Idaho sheriff asks FBI for help in search for missing toddler

By Laura Zuckerman

SALMON, Idaho (Reuters) - The FBI has been asked to help in the disappearance of a two-year-old boy who vanished without a trace earlier this month during a family camping trip in the central Idaho mountains, the local sheriff said on Friday.

DeOrr Kunz was reported missing by his parents on July 10 after they returned from a hike to learn that their son was not with a relative who had remained at the campsite, Lemhi County Sheriff Lynn Bowerman said.

For three weeks, crews on foot, horseback and all-terrain vehicles, as well as drones and aircraft using special sensing devices, scoured the remote backcountry about 50 miles southeast of the ranching community of Salmon.
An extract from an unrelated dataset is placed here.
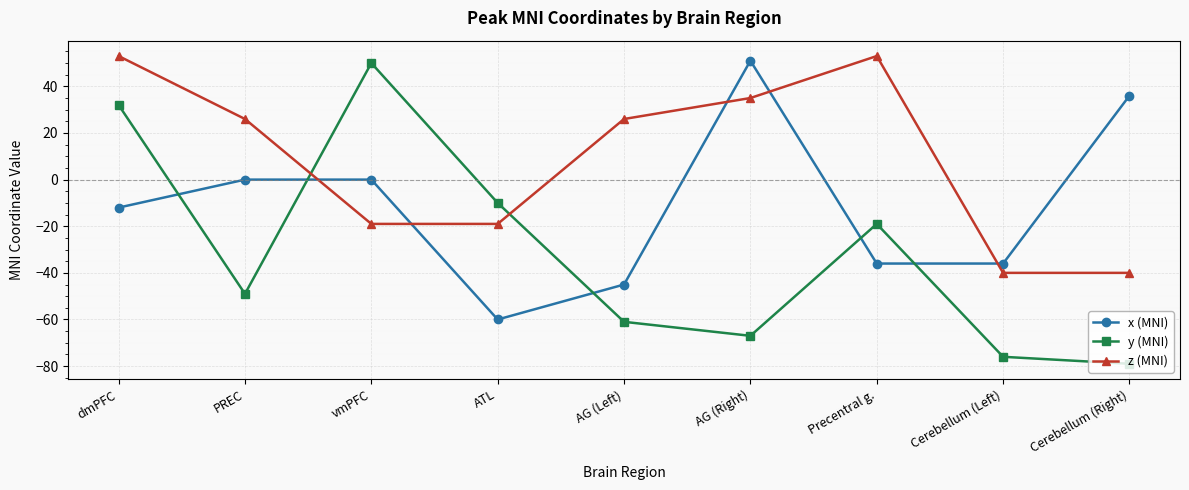

Rank the series by their average value, from lowest to highest.

y (MNI), x (MNI), z (MNI)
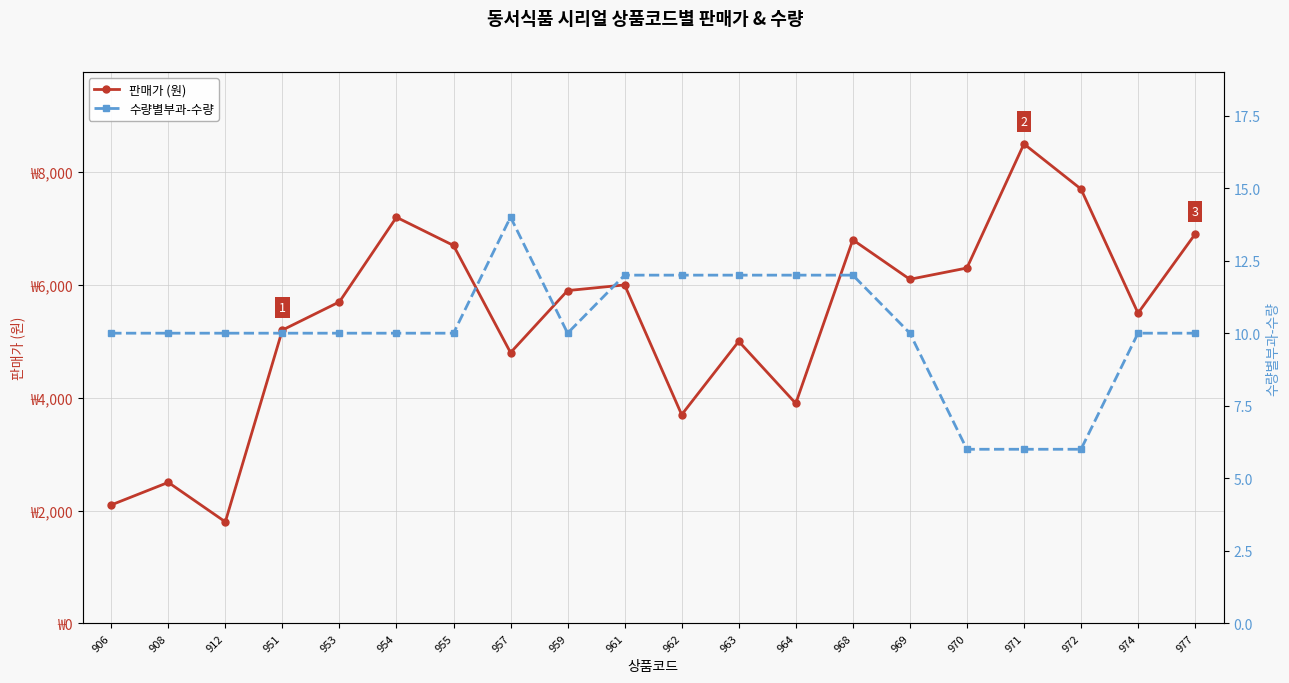

List the labels in order of 판매가 (원) value, largest first.

971, 972, 954, 977, 968, 955, 970, 969, 961, 959, 953, 974, 951, 963, 957, 964, 962, 908, 906, 912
Bowerman said on Friday he has asked the FBI for assistance in a case that has stretched the resources of his small local law enforcement agency, which is responsible for a county that sprawls across nearly 4,600 square miles of sagebrush flats, forested peaks and river valleys.

The child's parents, DeOrr Kunz Sr. and Jessica Mitchell, told authorities they left their home in Idaho Falls on July 10 for a weekend camping trip that included their son, as well as the mother's grandfather and his friend.

They told investigators they thought their son had stayed at the camp when they left to hike. They said they realized he was missing when they came back and learned his great-grandfather did not know the boy's whereabouts, Bowerman said.

Hundreds of tips have poured in from all over the globe suggesting the child has been seen as far away as Hong Kong, but Bowerman said he is ruling out a kidnapping.

"There is no evidence suggesting DeOrr was abducted," the sheriff said.

Bowerman said search dogs had shown an interest earlier this month in a reservoir, but that it was later learned a local woman scattered the ashes of a cremated loved one into the water, misleading the cadaver dogs.

There is also no sign the toddler was attacked by the bears, mountain lions and wolves known to roam the area, he said.